J'aimerais pourtant, ce matin, vous proposer un autre parcours. J'aimerais vous proposer de nous impliquer personnellement en la matière. Jésus nous invite, en effet, à reconnaître que, si nous voulons vraiment devenir ce que nous sommes en réalité, nous aussi n'avons pas de lieu où reposer notre tête et même plus : que nous ne devrions jamais en avoir ! Tous nous sommes et devrions nous comprendre – en d'autres termes – comme des migrants, des nomades, des réfugiés !

Tous descendants de réfugiés !
Donc, plutôt que de commencer par réfléchir sur les autres, je vous propose donc de commencer par nous-mêmes. Alors allons-y et laissez-moi reconnaître que, très personnellement, je suis descendant d'un réfugié allemand.
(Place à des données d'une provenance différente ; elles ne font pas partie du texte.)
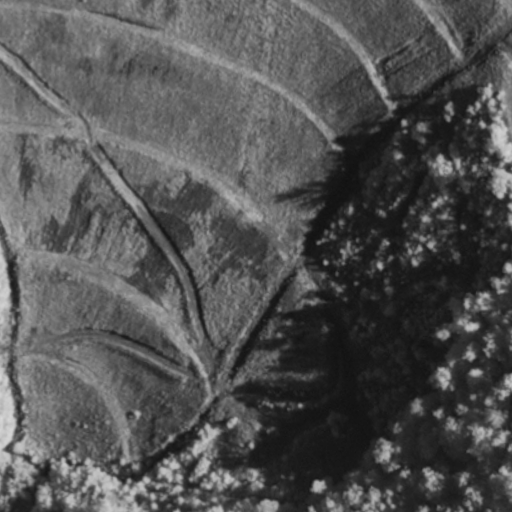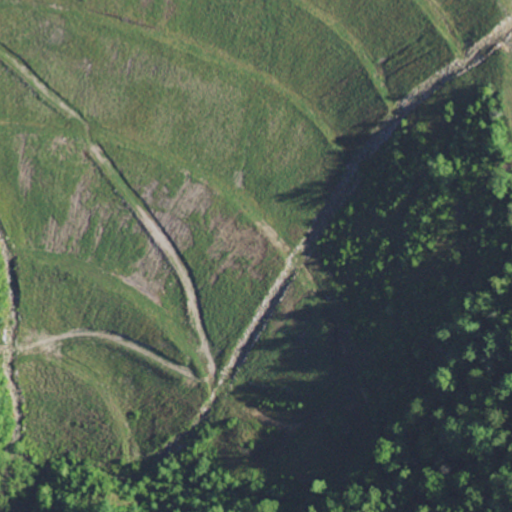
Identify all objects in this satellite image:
quarry: (198, 212)
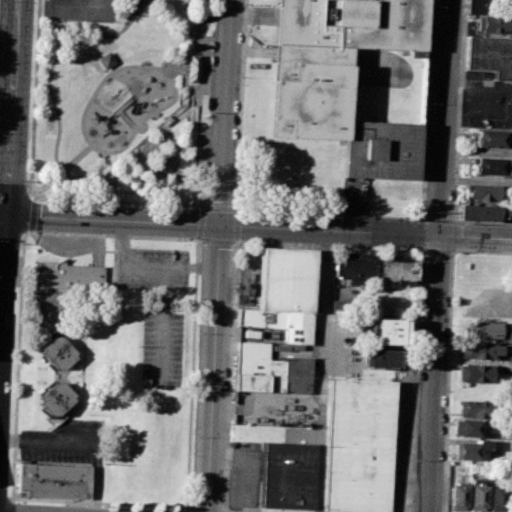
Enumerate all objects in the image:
road: (187, 3)
building: (476, 6)
park: (80, 10)
road: (172, 14)
building: (494, 24)
building: (493, 25)
road: (187, 27)
road: (180, 41)
road: (191, 49)
building: (490, 56)
building: (490, 56)
building: (330, 57)
road: (51, 68)
building: (191, 68)
building: (192, 69)
road: (184, 75)
building: (340, 78)
road: (173, 89)
park: (121, 105)
road: (11, 108)
road: (442, 118)
road: (188, 123)
building: (491, 138)
road: (456, 139)
building: (493, 139)
road: (153, 140)
building: (380, 150)
building: (488, 165)
building: (493, 166)
road: (171, 170)
road: (60, 172)
road: (188, 188)
building: (482, 191)
building: (482, 192)
road: (26, 210)
building: (477, 212)
building: (478, 212)
road: (3, 216)
traffic signals: (6, 217)
road: (201, 223)
road: (221, 226)
road: (236, 227)
road: (24, 230)
road: (474, 238)
road: (218, 255)
road: (15, 256)
road: (420, 256)
building: (353, 267)
building: (353, 267)
building: (396, 269)
building: (394, 270)
building: (67, 276)
building: (66, 277)
road: (21, 278)
road: (2, 285)
building: (284, 293)
building: (283, 294)
building: (489, 330)
building: (387, 331)
building: (388, 331)
building: (490, 331)
building: (482, 349)
building: (481, 350)
building: (55, 352)
building: (57, 352)
building: (382, 358)
building: (269, 370)
building: (270, 370)
road: (322, 371)
building: (476, 373)
building: (479, 373)
road: (432, 374)
road: (192, 375)
building: (55, 399)
building: (55, 400)
building: (470, 408)
building: (472, 408)
building: (469, 427)
building: (467, 428)
building: (357, 445)
building: (358, 445)
building: (469, 450)
building: (472, 450)
building: (287, 475)
building: (287, 476)
building: (53, 481)
building: (53, 481)
building: (458, 494)
building: (478, 495)
building: (497, 496)
road: (3, 497)
building: (458, 497)
building: (477, 498)
building: (497, 499)
road: (99, 502)
road: (13, 507)
road: (15, 511)
road: (186, 511)
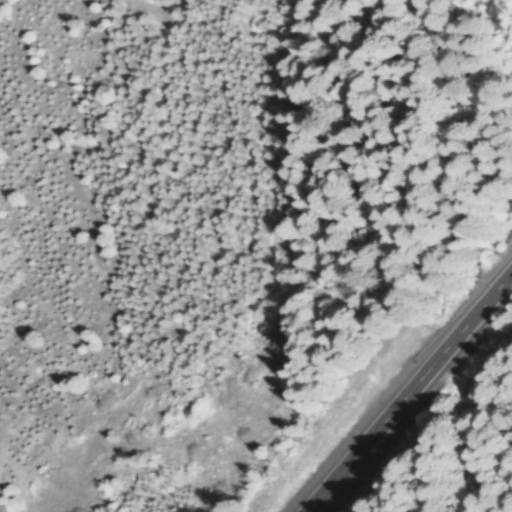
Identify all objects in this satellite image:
road: (409, 393)
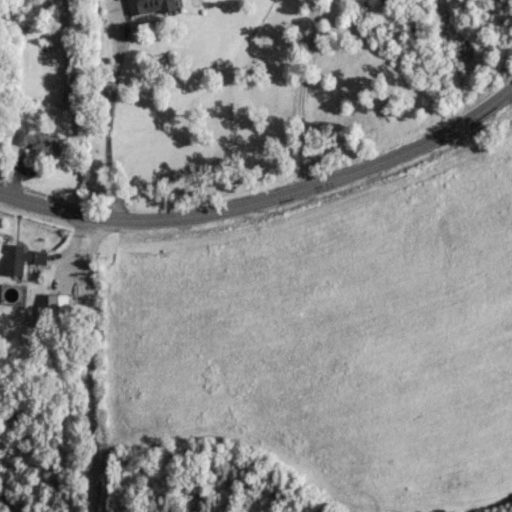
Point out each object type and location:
building: (147, 5)
building: (72, 81)
road: (300, 92)
road: (107, 108)
building: (38, 140)
road: (266, 198)
building: (19, 257)
building: (55, 308)
road: (90, 362)
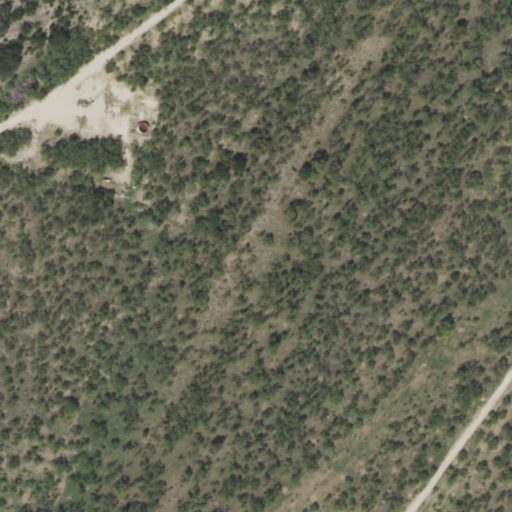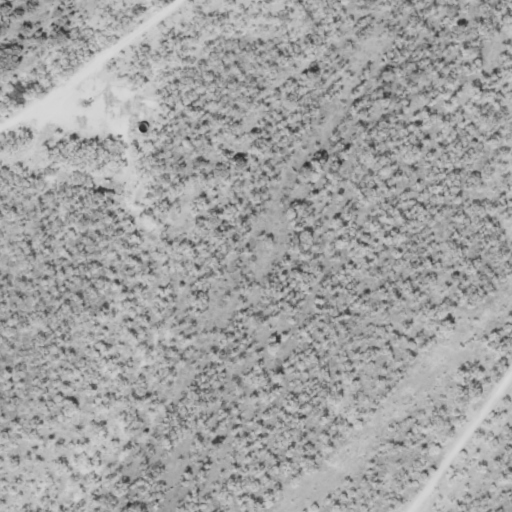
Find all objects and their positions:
road: (13, 121)
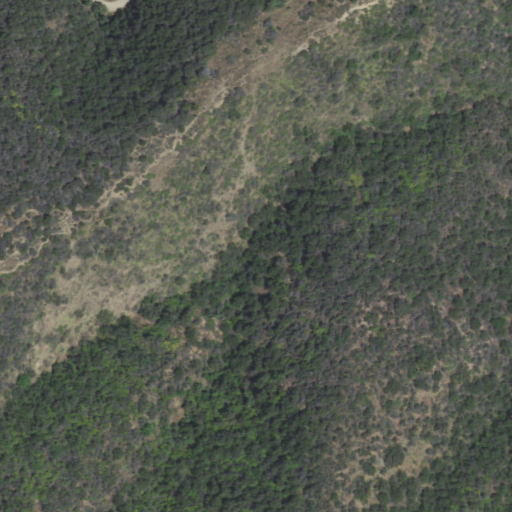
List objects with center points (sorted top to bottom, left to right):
road: (108, 10)
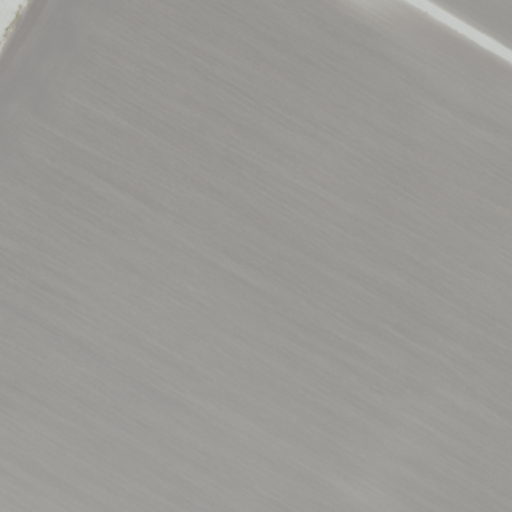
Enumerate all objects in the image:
road: (461, 30)
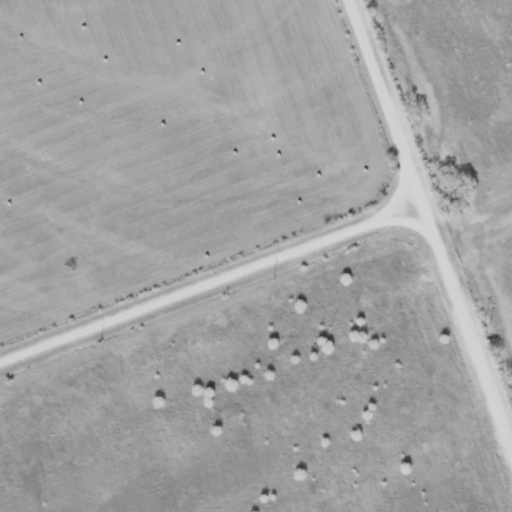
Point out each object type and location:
road: (432, 221)
road: (214, 286)
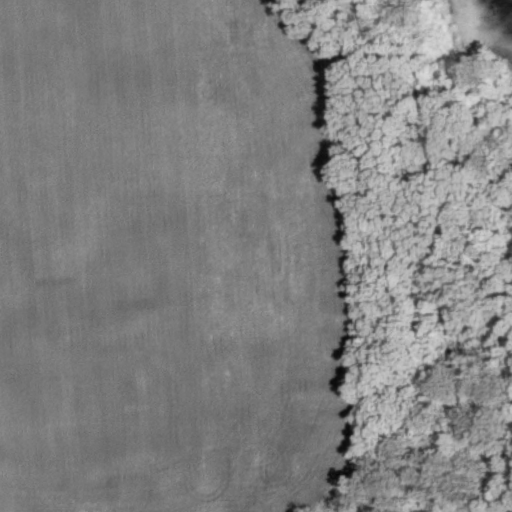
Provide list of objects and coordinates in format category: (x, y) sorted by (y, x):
park: (414, 258)
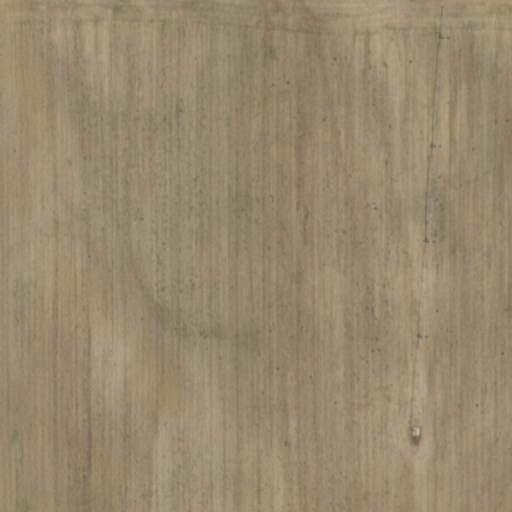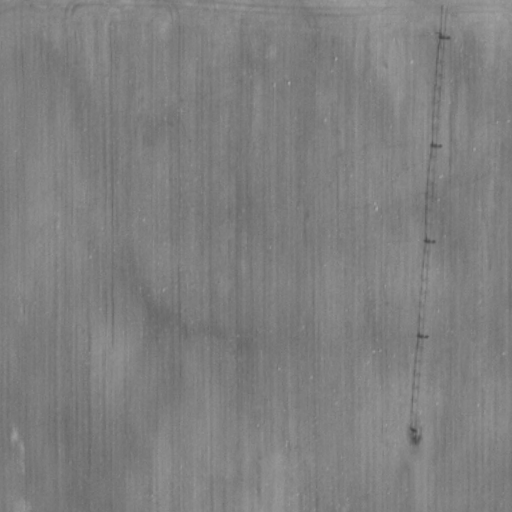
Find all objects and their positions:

Mon arrière-grand-père s'est, en effet, réfugié en Suisse après avoir fait la guerre de 1870. Certains parmi nous ce matin sont fiers de leurs ancêtres huguenots qui ont trouvé refuge en Suisse après la révocation de l'Édit de Nantes en 1685.

Certains m'objecteront cependant : « Nous, nous sommes ici depuis au moins 1300 et quelque chose. Nous pouvons vous en fournir les preuves. Il y avait des Chappuis, des Bolomey, des Favre dans notre région depuis aussi longtemps que les archives nous permettent de le savoir ». Quelle myopie que voilà! Il est, en effet, facile de rétorquer à chacun de ces Chappuis, de ces Favre ou de ces Bolomey que, pour seulement six ancêtres mâles qui portèrent le même patronyme qu'eux, ils ont 122 autres ancêtres qui, pour beaucoup, sont nés ailleurs que là où ces Favre, Chappuis ou Bolomey se pensent si bien installés depuis si longtemps. Et parmi ces 128 ancêtres, il y a des chances que se trouvent quelques-uns de ces « enfants naturels » dont on ne se vante jamais quand on met en exergue sa généalogie ! D'où le père de ces enfants venait-il donc ? Point d'interrogation…
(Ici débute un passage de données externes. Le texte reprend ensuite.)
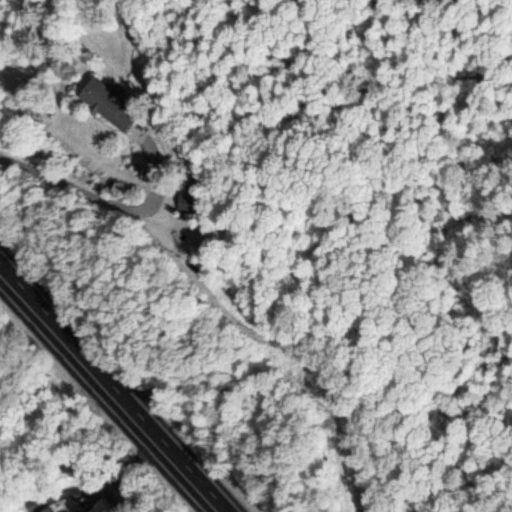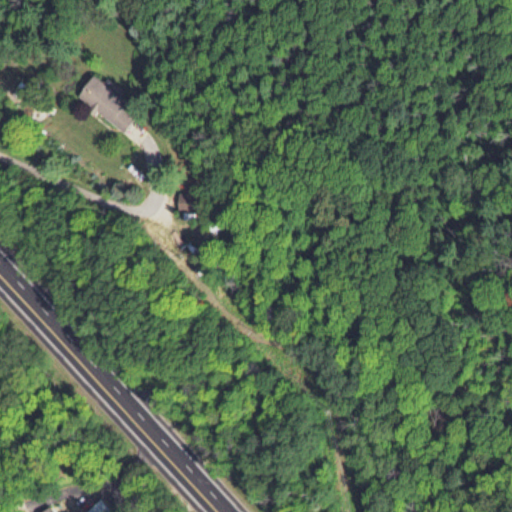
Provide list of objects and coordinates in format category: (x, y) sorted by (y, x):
building: (107, 101)
building: (187, 201)
road: (105, 396)
building: (97, 506)
building: (46, 509)
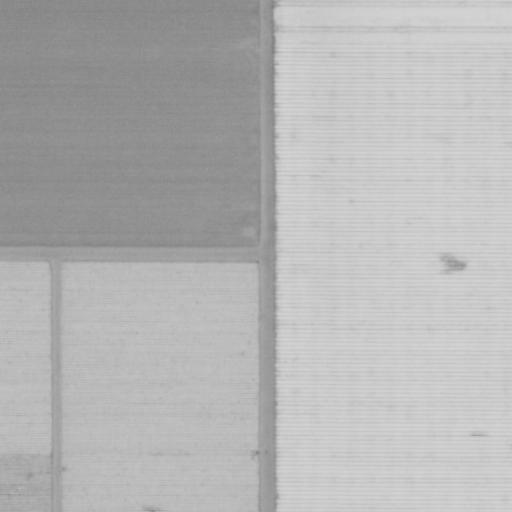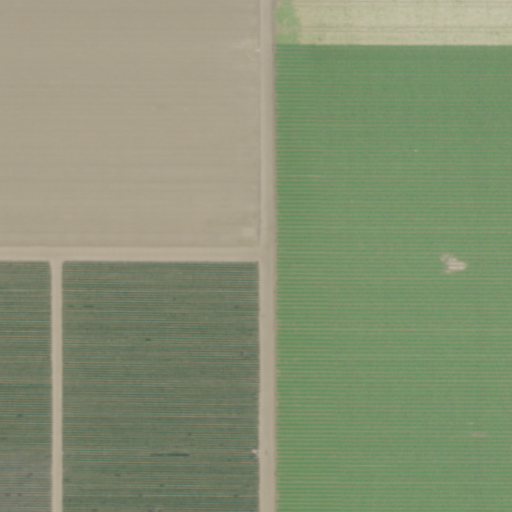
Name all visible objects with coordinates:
crop: (256, 256)
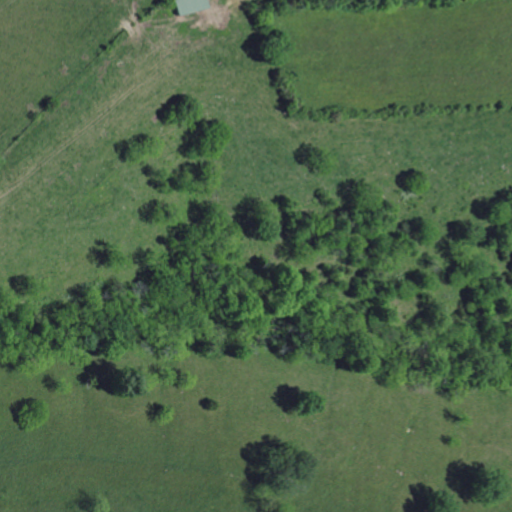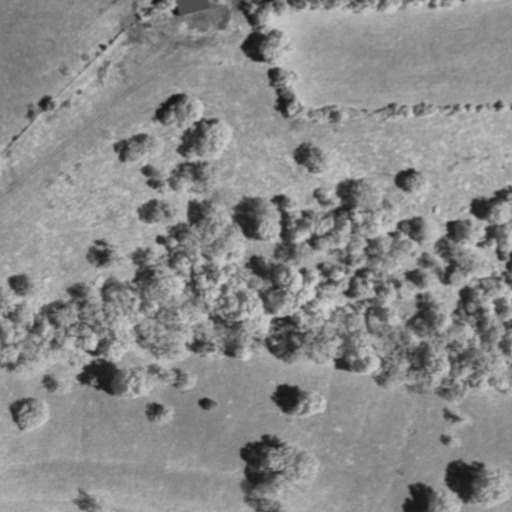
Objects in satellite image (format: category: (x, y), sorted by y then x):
building: (184, 5)
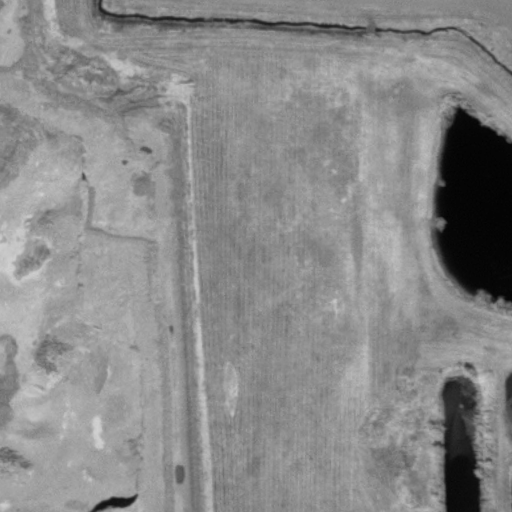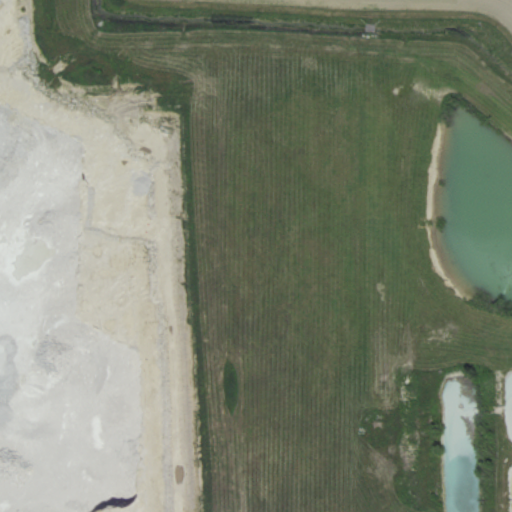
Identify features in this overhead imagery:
quarry: (256, 256)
Mais allons voir un peu plus loin dans le temps : savez-vous combien nous avons d'ancêtres en seulement 6000 ans ? Quelque chose comme un milliard ! Parmi ce milliard d'ancêtres, beaucoup furent des migrants, des réfugiés ou simplement des nomades. Mais 6000 ans, ce n'est encore rien par rapport aux centaines de milliers d'années depuis que l'homme existe ! Et là les paléo-archéologues nous disent que nous venons tous d'Afrique. Les Africains d'origine que nous sommes tous n'avons pu faire autrement que de migrer pour être là où nous sommes aujourd'hui.
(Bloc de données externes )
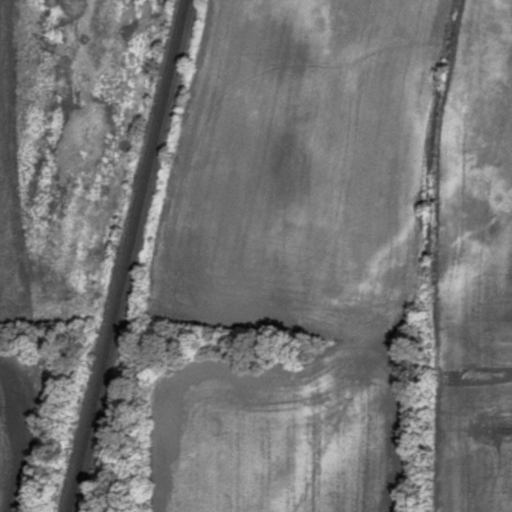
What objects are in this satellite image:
railway: (126, 256)
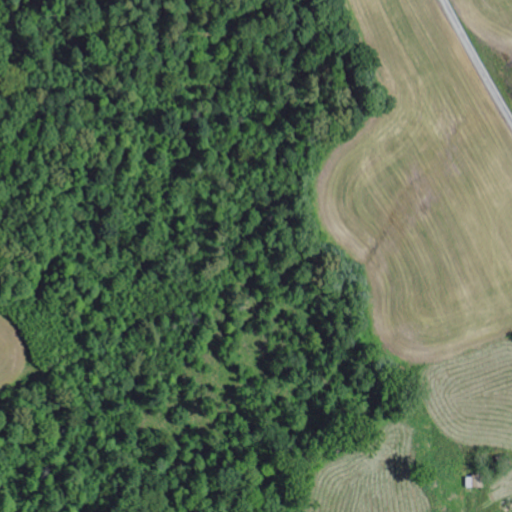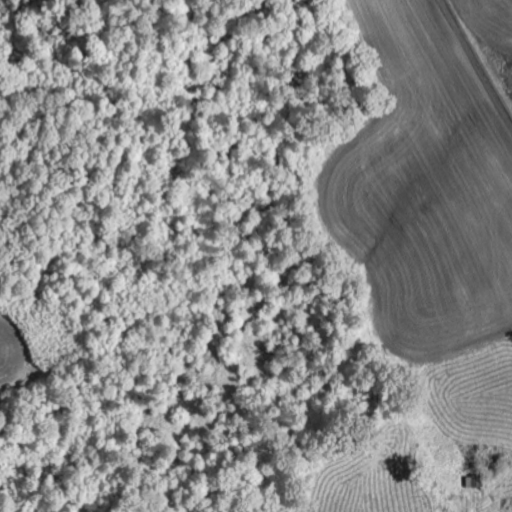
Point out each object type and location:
road: (476, 60)
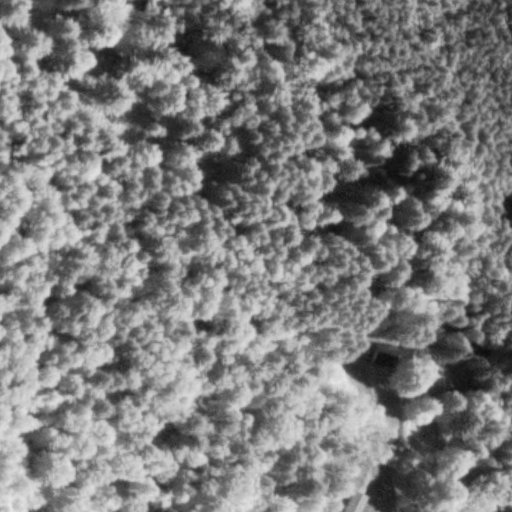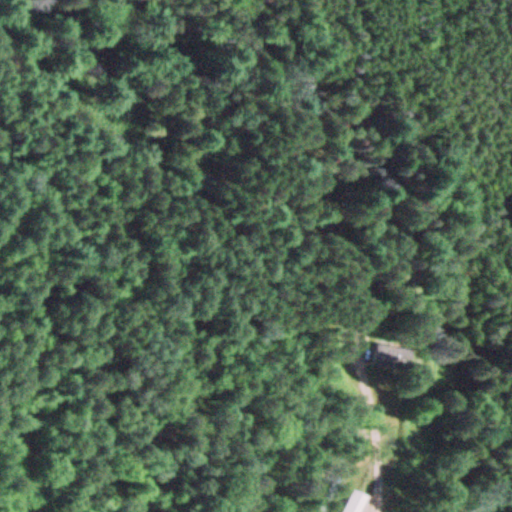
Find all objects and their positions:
building: (388, 357)
building: (349, 503)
Tous descendants de migrants, nous ne pouvons donc qu'être solidaires avec ceux qui cherchent un refuge chez nous. Et je dois personnellement me souvenir que je ne serais très probablement pas ici ce matin à vous aider à réfléchir à votre vie devant Dieu, si mon grand-père, fils de réfugié allemand, avait été renvoyé avant 1914 dans le pays de son père et avait participé à la boucherie de 14-18.

Radicalisation
Mais ici j'entends encore votre objection : « Nous sommes peut-être tous descendants d'immigrés, reste que nous voilà bien installés là où nous sommes. Qu'on ne vienne donc pas nous donner mauvaise conscience avec ces vieilles histoires de migration. Nos ancêtres ou nous-mêmes avons fait notre trou ici. L'important, c'est que nous nous sentions bien là où nous sommes. Et surtout qu'on ne vienne pas nous déranger, qu'on ne vienne pas changer nos habitudes, qu'on ne vienne pas chambouler ce que nous avons construit ! »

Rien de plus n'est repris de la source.